Transcrivez fidèlement un passage du texte ci-dessous sur Lakhdar. Commencez aux mots qui contiennent « Lakhdar est parti » et arrêtez-vous après « de haut niveau. ».

# TEXTE EXTRAIT:
⟨

Lakhdar est parti à l’âge de quatre-vingt-trois ans. Il a eu une vie intense, honnêtement vécue, mais surtout riche en actions militantes et en productions académiques, scientifiques et intellectuelles de haut niveau.
Son nom restera gravé dans les facultés de sciences économiques d’Alger et de Blida, dans les centres de recherches où il a activé que ce soit au pays, au Maghreb où à l’échelle internationale. Ses étudiants et doctorants comme nombre de ses collègues le garderont en mémoire tout en bénéficiant de ce qu’il a légué.

C’était un éminent professeur dont la modestie et la rigueur scientifique, pédagogique et l’humanisme étaient exemplaires.
Ce fils de Khanget Sidi Nagi était un pur produit du mouvement national. Il portait, en lui, la flamme allumée dans le mont des Aurés un premier novembre 1954.

Dés les débuts de la révolution, il fut parmi ceux qui ont bénéficié d’une bourse de l’UGEMA, en 1956-57, pour poursuivre des études en URSS. Il fut inscrit à la prestigieuse université Lomonossov pour y faire des études en sciences économiques.

⟩

# ENREGISTREMENTS EXTRAITS:
⟨

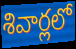
శివార్లలోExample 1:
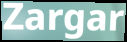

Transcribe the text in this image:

Zargar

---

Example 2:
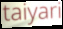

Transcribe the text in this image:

taiyari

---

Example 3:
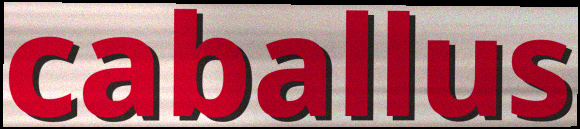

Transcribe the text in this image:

caballus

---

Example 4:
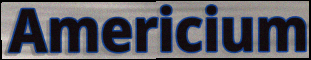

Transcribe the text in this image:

Americium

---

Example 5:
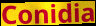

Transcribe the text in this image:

Conidia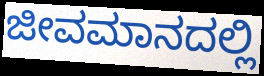
ಜೀವಮಾನದಲ್ಲಿ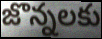
జొన్నలకు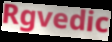
Rgvedic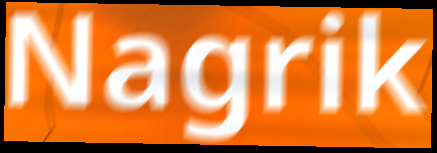
NagrikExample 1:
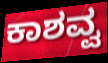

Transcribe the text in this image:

ಕಾಶವ್ವ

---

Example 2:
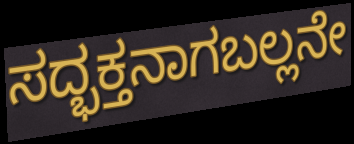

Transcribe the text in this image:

ಸದ್ಭಕ್ತನಾಗಬಲ್ಲನೇ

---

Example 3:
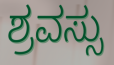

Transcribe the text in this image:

ಶ್ರವಸ್ಸು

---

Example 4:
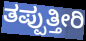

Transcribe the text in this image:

ತಪ್ಪುತ್ತೀರಿ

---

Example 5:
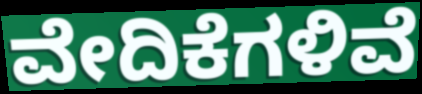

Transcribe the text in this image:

ವೇದಿಕೆಗಳಿವೆ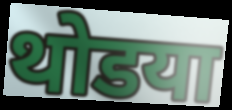
थोडया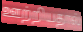
ஊற்றியதால்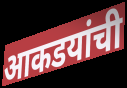
आकडयांचीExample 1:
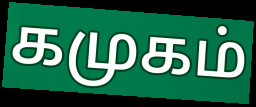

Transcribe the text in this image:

கமுகம்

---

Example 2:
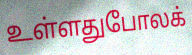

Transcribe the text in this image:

உள்ளதுபோலக்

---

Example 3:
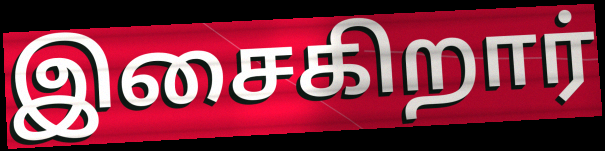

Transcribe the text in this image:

⟩

# RÉPONSE À L’EXERCICE:
Lakhdar est parti à l’âge de quatre-vingt-trois ans. Il a eu une vie intense, honnêtement vécue, mais surtout riche en actions militantes et en productions académiques, scientifiques et intellectuelles de haut niveau.